Why didn't I know this? Why hadn't Jacob told me? "And what happens if a ghost's soul is removed?"
"You don't know?" I shook my head and he pushed his glasses up his nose. "Well it ceases to exist at all, in any realm," he said. "It has no energy, no cognitive abilities. It becomes...nothing."
Oh. No. To become nothing would be, well, a fate worse than death to use a cliché.
"So your friend Jacob must be careful," he added.
"Yes," I said weakly. "Extremely." This information put Jacob's involvement into an entirely different context-this assignment could destroy him.
"Now, that's all I know. Shall we each find a book and begin?"
We spent the next three hours looking through books, making notes and cross-checking facts.
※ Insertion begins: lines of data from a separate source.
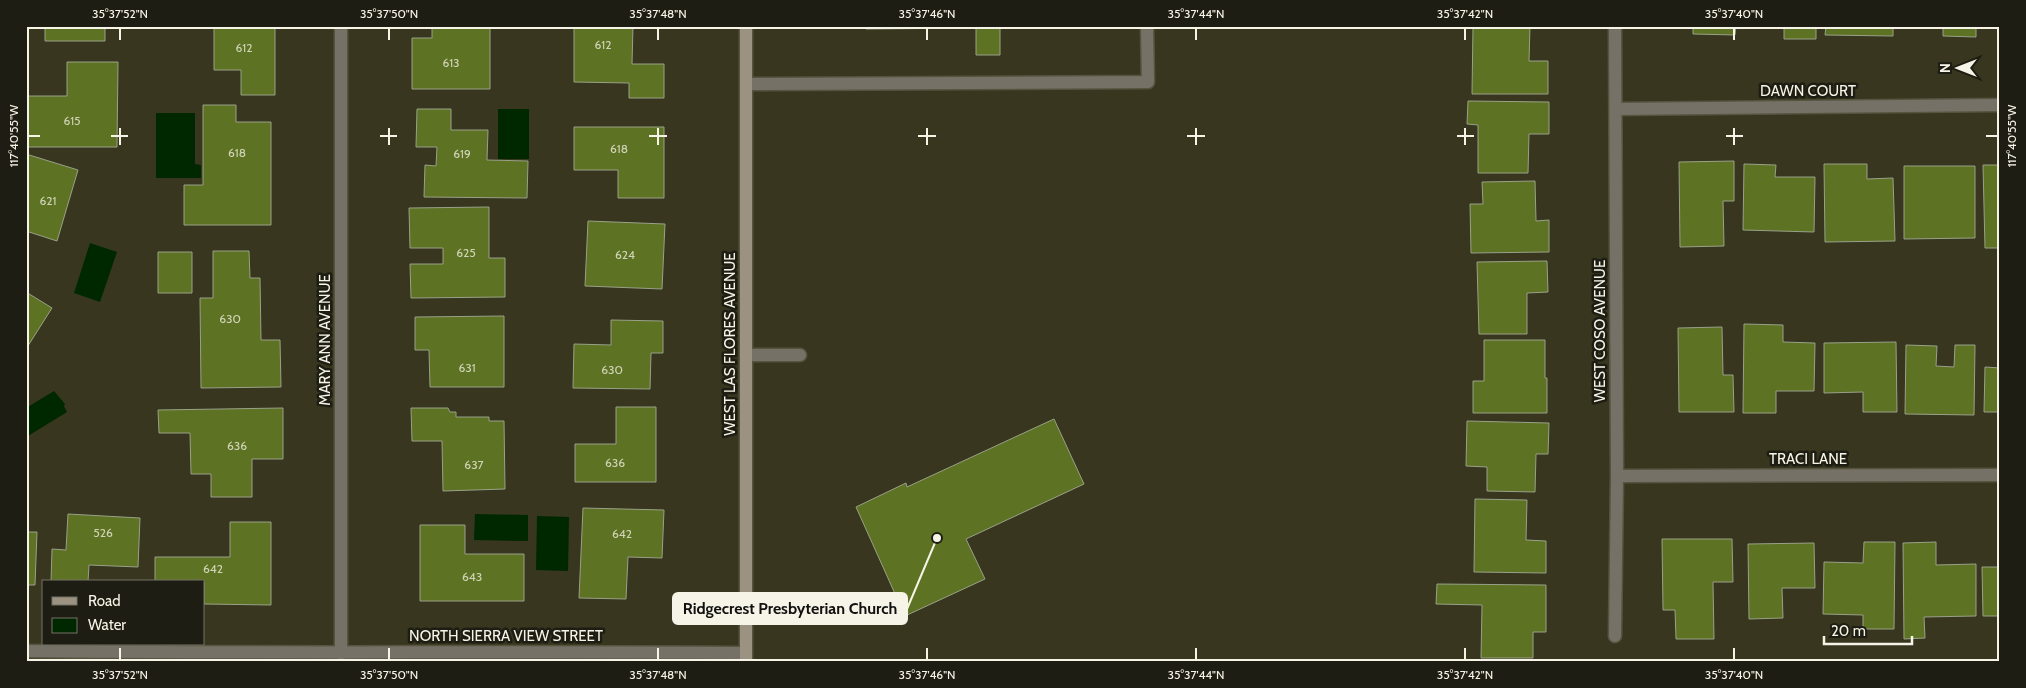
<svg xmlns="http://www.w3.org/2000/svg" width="2026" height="688" font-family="Cabin,sans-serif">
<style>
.water{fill:#002800}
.building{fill:#5e7224;stroke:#99a188}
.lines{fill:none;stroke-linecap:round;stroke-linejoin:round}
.service-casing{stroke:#56543f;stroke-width:15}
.minor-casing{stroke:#56543f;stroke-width:15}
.secondary-casing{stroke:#56543f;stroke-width:15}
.service{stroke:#767167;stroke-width:12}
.minor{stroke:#767167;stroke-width:12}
.secondary{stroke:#9b9282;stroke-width:12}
.ticks{fill:none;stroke:#f6f4e6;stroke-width:2}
.labels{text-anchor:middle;stroke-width:5;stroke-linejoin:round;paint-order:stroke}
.number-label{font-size:12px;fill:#d0d4b6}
.street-label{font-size:15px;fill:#f6f4e6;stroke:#1e1d13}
.leader{fill:none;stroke:#f6f4e6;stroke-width:2}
.callout-dot{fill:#f6f4e6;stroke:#1e1d13;stroke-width:2}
.callout{fill:#f6f4e6;stroke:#f6f4e6;stroke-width:2}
.callout-label{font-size:16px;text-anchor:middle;font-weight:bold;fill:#111}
.neatline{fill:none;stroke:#f6f4e6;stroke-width:2}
.ticks-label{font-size:12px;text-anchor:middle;fill:#f6f4e6}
</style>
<rect width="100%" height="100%" fill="#38361f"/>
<path class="water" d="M498,109H529V159H498Z
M156,113H195V164L201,165V178H156Z
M90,243L117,252L100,302L74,293Z
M54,391L65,404L64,406L67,412L28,436L26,434V408Z
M475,514L528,515V541L474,540Z
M537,516L569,517L568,571L536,570Z"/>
<path class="building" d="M45,26H105V41H45Z
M214,26H275V95H241V70H214Z
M432,26H490V89H412V38H432Z
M574,26H633L632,64H664V98H629V83L574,82Z
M866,26H1037L1000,27V55H976V28L866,29Z
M1473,26H1530L1529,61H1548V94H1472Z
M1693,26H1736L1735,35L1693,34Z
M1784,26H1816V39H1784Z
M1826,26H1893V36L1825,35Z
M1943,26H1976V37L1943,36Z
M67,62H118L117,147H27V96H67Z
M1468,101L1549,102V134H1529L1528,173H1478V125L1467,124Z
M203,105H236V122H271V225H184V185H203Z
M417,109H451V130H488L487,160L528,161L527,198L424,197L425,165L436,166L437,147H416Z
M574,127H664V198H618V170H574Z
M26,154L78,170L57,241L26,231Z
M1734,161V201H1723L1724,246L1680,247L1679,162Z
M1744,164L1776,165L1775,177H1815L1814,232L1743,230Z
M1824,164H1867V179L1893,178L1895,241L1825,242Z
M1983,165H2000V248H1985Z
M1904,166H1975V238L1904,239Z
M1535,181L1536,221L1549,220V252L1471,253L1470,204H1483L1482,182Z
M489,207V258H505V297L411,298L410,264H443V248H410L409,208Z
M588,221L665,224L662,289L585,286Z
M213,251H249L250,278H260L261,340H280L281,387L201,388L200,298H213Z
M158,252H192V293H158Z
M1547,261L1548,292L1527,293V334H1479L1477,262Z
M26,292L52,308L26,349Z
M504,316V387H430L429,350H415V317Z
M611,320L663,321V353H651L650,389L573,388L574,344L611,345Z
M1744,324L1783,325V342L1815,343L1814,391H1776V413H1743Z
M1722,327L1723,375H1733L1734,412H1679L1678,328Z
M1484,340H1545V378H1547V413H1473V381H1484Z
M1896,342L1897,412H1863V392L1824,393V343Z
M1906,345L1937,346L1936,366L1954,367L1955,345H1975L1974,415L1905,414Z
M1985,367L2000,368V412H1984Z
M616,407H656V482H575V444H616Z
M283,408V459H252V497H211V474H191L190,433H159L158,410Z
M411,408H448L450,412H456V417H489V421H504L505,489L443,491L442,441H412Z
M1054,419L1084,484L966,539L985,579L905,616L856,507L906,483L907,487Z
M1467,421L1549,423L1548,454H1536L1535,492L1487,491V467L1466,466Z
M1475,499L1527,500L1526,540L1546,541V573L1474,572Z
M583,508L664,510L662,558L628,557L626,599L579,598Z
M68,514L140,518L138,567L89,565L88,582H51L52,549L66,550Z
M230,522H271V605L204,604V582H155V557H230Z
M420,525H465V554H524V601H420Z
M26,532H37L35,585H26Z
M1662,539H1732L1733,582H1713L1714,639H1676L1675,610H1663Z
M1864,542H1895L1894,629H1863V615L1823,614L1824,562L1863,563Z
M1936,542V565L1976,564V616L1924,617L1925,638L1904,639L1903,543Z
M1814,543L1815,588H1782L1783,618L1749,619L1748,544Z
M1982,567H2000V616H1983Z
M1437,584L1546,585V632H1533V658H1481L1482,605L1436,604Z"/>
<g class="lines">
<g class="service-casing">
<path id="service" d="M747,84L1148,82L1147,26
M747,355H800"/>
</g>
<g class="minor-casing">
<path id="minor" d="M1615,26L1617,476L1615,636
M1616,109L2000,105
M1617,476L2000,475
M26,651C266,654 506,651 746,653
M341,654V26"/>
</g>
<g class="secondary-casing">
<path id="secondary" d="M746,662V26"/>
</g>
<use href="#service" class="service"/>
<use href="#minor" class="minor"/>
<use href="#secondary" class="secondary"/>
</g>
<path class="ticks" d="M120,28V40M389,28V40M658,28V40M927,28V40M1196,28V40M1465,28V40M1734,28V40M120,128V145M389,128V145M658,128V145M927,128V145M1196,128V145M1465,128V145M1734,128V145M28,136H40M111,136H128M380,136H397M649,136H667M918,136H936M1187,136H1205M1457,136H1474M1726,136H1743M1986,136H1998M120,648V660M389,648V660M658,648V660M927,648V660M1196,648V660M1465,648V660M1734,648V660"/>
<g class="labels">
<g class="number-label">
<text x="603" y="49">612</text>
<text x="244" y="52">612</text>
<text x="451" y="67">613</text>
<text x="72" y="125">615</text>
<text x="619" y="153">618</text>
<text x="237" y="157">618</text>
<text x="462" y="158">619</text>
<text x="48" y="205">621</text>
<text x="466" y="257">625</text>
<text x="625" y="259">624</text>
<text x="230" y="323">630</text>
<text x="467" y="372">631</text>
<text x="612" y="374">630</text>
<text x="237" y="450">636</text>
<text x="615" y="467">636</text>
<text x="474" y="469">637</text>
<text x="103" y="537">526</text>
<text x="622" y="538">642</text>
<text x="213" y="573">642</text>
<text x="472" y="581">643</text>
</g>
<g class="street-label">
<text x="1808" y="96">DAWN COURT</text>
<text transform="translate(1600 331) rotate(-90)" y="5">WEST COSO AVENUE</text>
<text transform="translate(325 340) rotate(-90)" y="5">MARY ANN AVENUE</text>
<text transform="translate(730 344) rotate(-90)" y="5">WEST LAS FLORES AVENUE</text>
<text x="1808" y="464">TRACI LANE</text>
<text x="506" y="641">NORTH SIERRA VIEW STREET</text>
</g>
</g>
<path class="leader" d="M937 538L907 609"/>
<circle class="callout-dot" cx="937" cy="538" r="5"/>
<rect class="callout" x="673" y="593" width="234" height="31" rx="5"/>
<g class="callout-label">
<text x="790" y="614">Ridgecrest Presbyterian Church</text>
</g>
<rect width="2026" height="688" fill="none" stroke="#1e1d13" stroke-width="55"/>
<rect x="42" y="580" width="162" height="65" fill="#1e1d13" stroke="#747367"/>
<rect x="52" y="597" width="25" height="8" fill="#9b9282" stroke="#747367"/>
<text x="88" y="606" font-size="15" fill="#f6f4e6">Road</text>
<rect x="52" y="618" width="25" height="15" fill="#002800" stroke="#747367"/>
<text x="88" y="630" font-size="15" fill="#f6f4e6">Water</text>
<g transform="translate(1958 68) rotate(270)" stroke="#1e1d13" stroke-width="4" paint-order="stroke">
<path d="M0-4L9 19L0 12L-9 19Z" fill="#f6f4e6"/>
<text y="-8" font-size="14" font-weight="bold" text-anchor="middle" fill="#f6f4e6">N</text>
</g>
<path d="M1824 636v8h88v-8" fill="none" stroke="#f6f4e6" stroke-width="2.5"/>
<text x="1831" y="636" font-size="15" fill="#f6f4e6" stroke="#1e1d13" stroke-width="4" paint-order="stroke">20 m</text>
<rect x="28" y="28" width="1970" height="632" class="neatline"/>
<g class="ticks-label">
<text x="120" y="18">35°37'52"N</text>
<text x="389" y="18">35°37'50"N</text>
<text x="658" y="18">35°37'48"N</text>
<text x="927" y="18">35°37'46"N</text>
<text x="1196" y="18">35°37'44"N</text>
<text x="1465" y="18">35°37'42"N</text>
<text x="1734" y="18">35°37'40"N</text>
<text transform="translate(2012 136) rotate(-90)" y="4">117°40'55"W</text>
<text transform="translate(14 136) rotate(-90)" y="4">117°40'55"W</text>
<text x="120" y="679">35°37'52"N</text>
<text x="389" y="679">35°37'50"N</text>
<text x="658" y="679">35°37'48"N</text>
<text x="927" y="679">35°37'46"N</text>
<text x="1196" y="679">35°37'44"N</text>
<text x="1465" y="679">35°37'42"N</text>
<text x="1734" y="679">35°37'40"N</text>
</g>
</svg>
Jacob didn't return but I didn't mind. I suspect I would have found it difficult to concentrate with him in the room. He was rather distracting. George and I worked quietly until a footman interrupted us with lunch, which George had requested to be served in the library.
"What's he like?" George asked, in between bites of warm ham. "Jacob Beaufort's ghost, I mean."
I paused, the fork half way to my mouth. Jacob was handsome, magnificent, intriguing and compelling. I found it hard not to look at him when he was in my presence, and hard not to think about him when he wasn't. "He seems nice," was all I said. Gushing about a ghost, particularly to a man, seemed foolish. It was times like this I wish I had a female friend of my own age to talk to. Celia wasn't quite the understanding type when it came to discussing men, dead or alive, unless it was with a view to matrimony and even then she would want me to temper my descriptions. "I was surprised when you said Jacob didn't really notice people at school though," I said. "He seems very aware of others." He'd definitely noticed me. My face still burned just thinking about his intense stares.
George shrugged. "Perhaps he's changed since his death. I hardly knew him but I do know that his awareness of others did not extend to those outside his circle. How did he die, by the way?"
"I was hoping you could tell me. We haven't discussed it and I don't want to ask...just in case." I put my fork down, no longer hungry. It had just struck me that I'd hit on the reason why Jacob was so solid, so real to me-perhaps he'd taken his own life. I'd never met a ghost who had, so maybe solidness was a characteristic of those spirits. I swallowed past the lump lodged in my throat. The thought was so awful I didn't want to think about it let alone voice it.